Si une amputation distale réglée a été réalisée, l’antibiothérapie peut être prolongée 2 à 3 semaines et si une mise à plat a été faite, on propose une antibiothérapie de 4 à 6 semaines.

En cas d’ostéite, il n’existe pas de consensus thérapeutique sur la durée précise du traitement (8 à 12 semaines), fonction essentiellement d’un geste chirurgical de curetage ou d’exérèse, de l’évolution clinique et biologique.

4- Traitements stimulant la cicatrisation :

Les facteurs de croissance utilisés en topique ont, ces dernières années, fait l’objet de multiples essais. Une étude multicentrique réalisée en double aveugle en utilisant un concentré plaquettaire humain recombiné (rh PDGF [Regranext]), en application une fois par jour au maximum pendant 3 semaines paraît avoir apporté des résultats encourageants (cicatrisation complète 48 % groupe traité versus 25 % du groupe placebo).

D’autres facteurs de croissance ont été proposés : granulocyte macrophage-colony stimulating factor (GMCSF) (fibroblast growth factor [FGF] avec les mêmes réserves sur l’utilisation et l’efficacité au long cours).

Des substituts cutanés Dermagraftt et Apligraftt ont été récemment utilisés avec des résultats satisfaisants mais à court terme.

B – TRAITEMENTS CHIRURGICAUX :

1- Prise en charge non vasculaire :

Différents gestes sont possibles :

– une mise à plat avec un débridement large du tissu sous-cutané, des fascias et des tendons en cas de cellulite ;

– une exérèse chirurgicale d’un orteil ou d’une articulation métatarsophalangienne localisée et complétée par un méchage quotidien profond en cas d’ostéoarthrite ;

– les amputations qui représentent le risque évolutif majeur de tout trouble trophique sont proposées en cas d’échec du traitement médical et après explorations vasculaires soigneuses afin de juger des possibilités de cicatrisation.

Elles réalisent une étape dont le retentissement social et psychologique est parfois dramatique, avec l’angoisse d’une amputation plus haute et de ses difficultés d’appareillage.

2- Prise en charge vasculaire :

La présence d’une artériopathie sévère qui compromet la cicatrisation d’un trouble trophique et favorise l’extension de l’infection, nécessite d’être évaluée par une artériographie unifémorale afin de juger des solutions de revascularisation.

D’immenses progrès techniques ont été réalisés ces dernières années permettant par angioplastie endoluminale, ou mieux par pontages distaux fémorojambiers ou poplités-pédieux, de diminuer significativement le taux des amputations majeures.

C – TRAITEMENTS PRÉVENTIFS :

1- Identification des facteurs de risque :

Tout médecin qui prend en charge un patient diabétique doit évaluer les facteurs de risque d’ulcérations dont l’importance guide le rythme de la surveillance et les modalités (infirmière, pédicure, médecin podologue).

À cette liste, il faut, pour certains auteurs, rajouter la malvoyance et le surpoids.

2- Appareillage :

C’est un traitement obligatoire nécessitant l’intervention d’un médecin podologue, d’un prothésiste, et une surveillance régulière.

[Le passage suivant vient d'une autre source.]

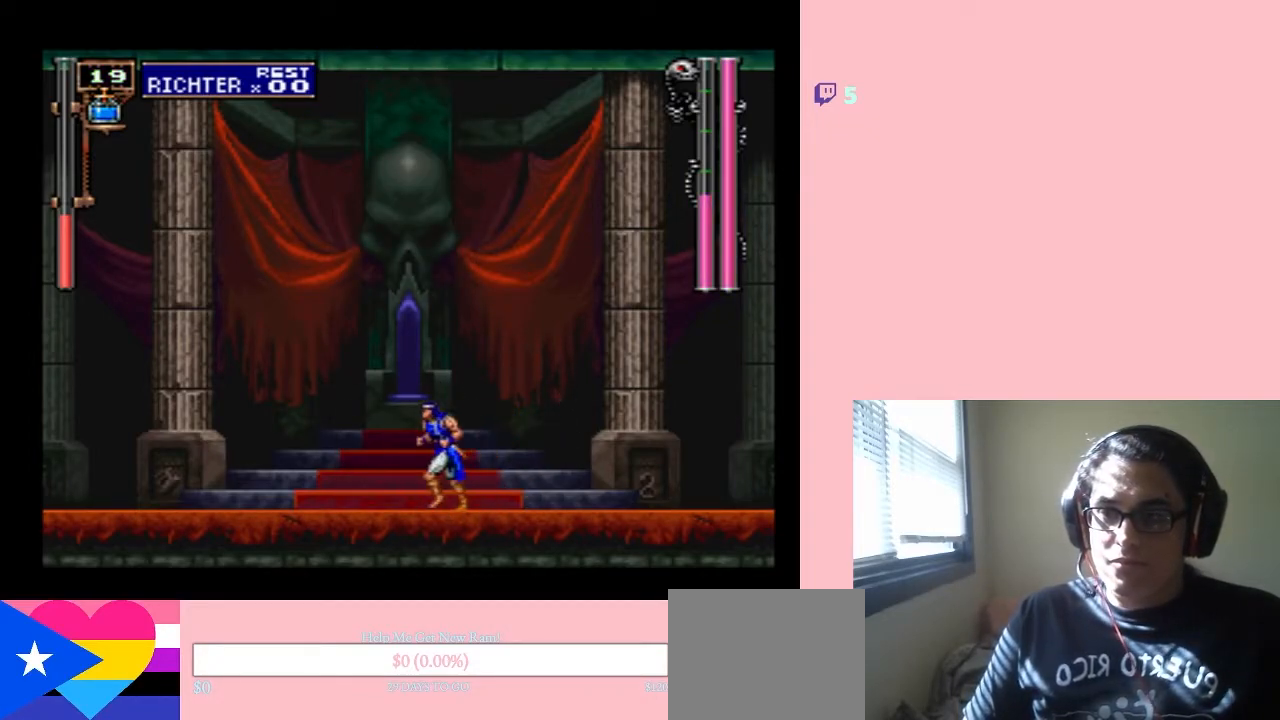
{"buttons": ["DPAD_RIGHT"], "left_stick": "center", "right_stick": "center", "events": [[450, "DPAD_LEFT", "up"], [450, "DPAD_UP", "down"], [467, "DPAD_RIGHT", "down"], [467, "DPAD_UP", "up"]]}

Il comporte essentiellement la réalisation de chaussures adaptées, de semelles prescrites pour lutter contre les zones d’hyperpression, dont le renouvellement régulier et les matériaux modernes (silicone) offrent une sécurité et une longévité plus intéressantes. Leur utilisation régulière est modeste (22 % des patients) selon une enquête britannique.

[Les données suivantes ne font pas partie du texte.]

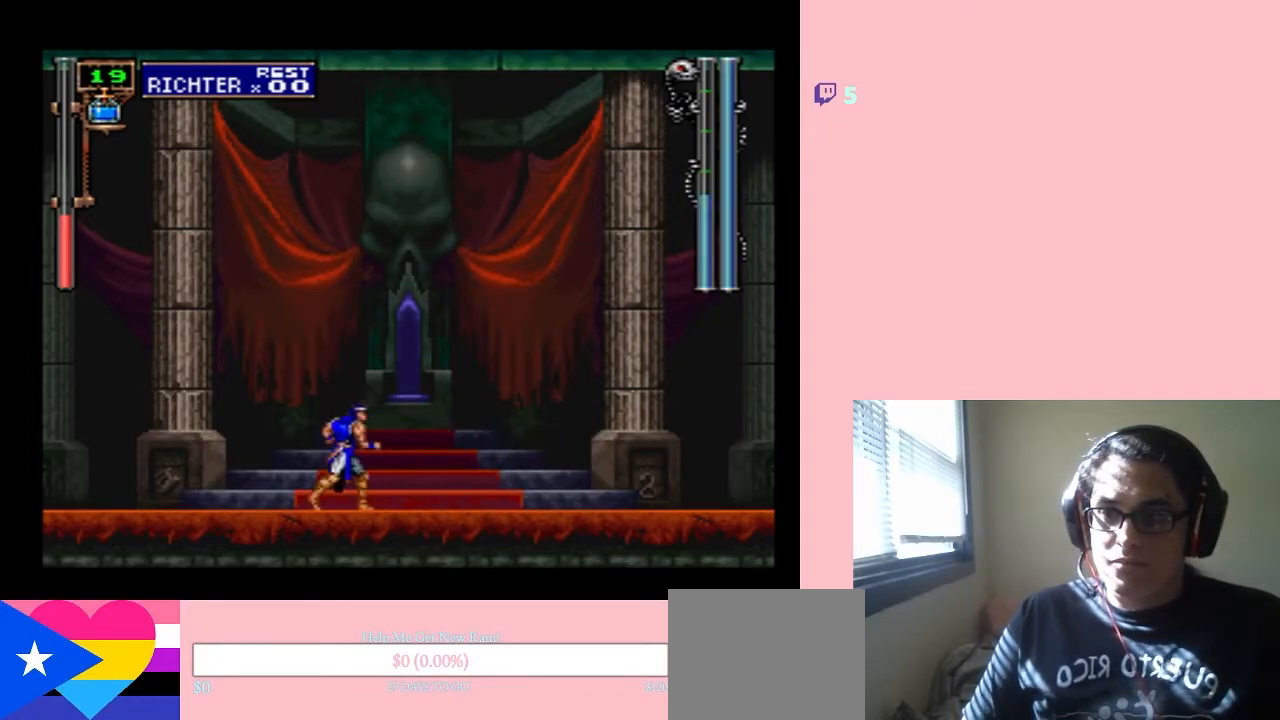
{"buttons": ["DPAD_RIGHT"], "left_stick": "center", "right_stick": "center", "events": [[167, "DPAD_RIGHT", "up"], [450, "DPAD_RIGHT", "down"]]}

Des embouts ou des protections digitales par mousse contrôlent les traumatismes sur les saillies osseuses. Tous ces matériels sont remboursés par la Sécurité sociale.

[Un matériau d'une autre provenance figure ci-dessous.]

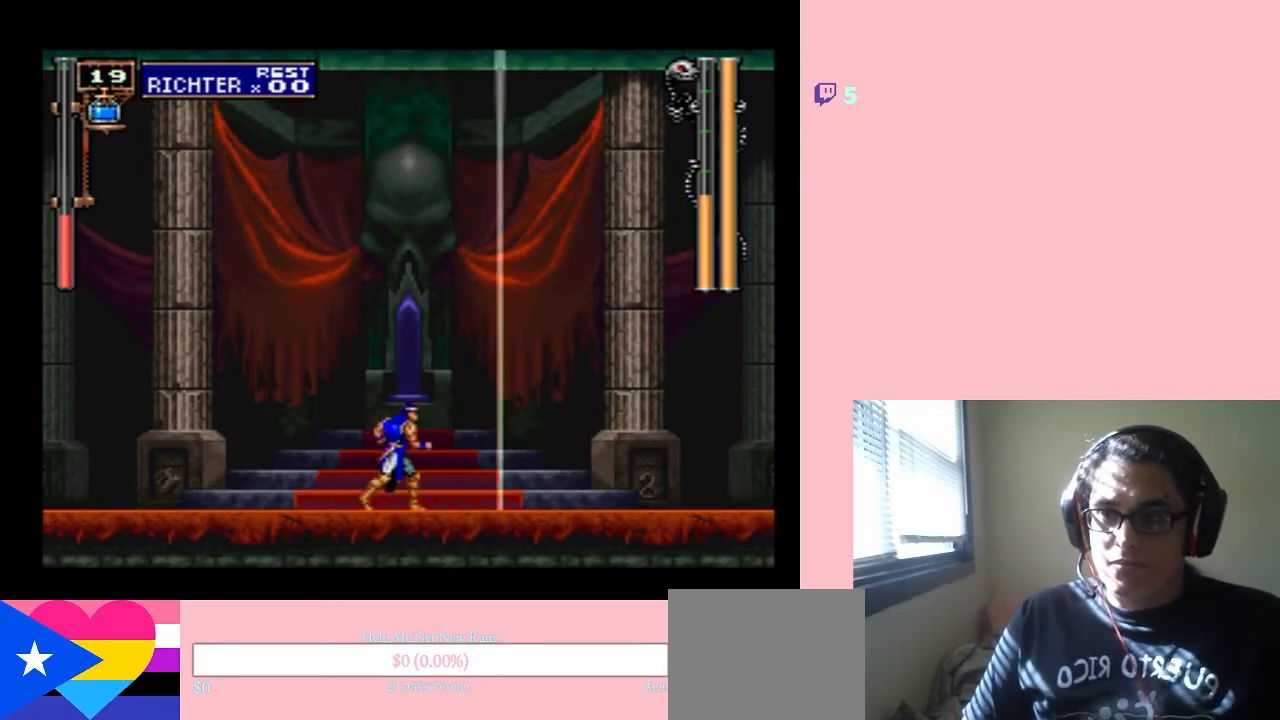
{"buttons": [], "left_stick": "center", "right_stick": "center", "events": [[100, "DPAD_RIGHT", "up"]]}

3- Programme de surveillance et d’éducation :

Les réseaux de surveillance ont été établis par les grandes équipes de diabétologie, et font appel à deux types d’interventions :

– l’intervention de première ligne qui implique les infirmières, les généralistes, les endocrinologues, les dermatologues et les angiologues pour une surveillance étroite du pied à chaque visite.

Sa qualité est dépendante de celle de la formation médicale et paramédicale et de l’éducation du malade ;

– l’intervention de seconde ligne réunit les chirurgiens, les radiologues et se fait en milieu spécialisé et en hospitalisation.

Dans la pratique et en France, ces programmes restent encore insuffisants par rapport aux recommandations publiées, mais constituent de nos jours un objectif prioritaire de santé publique.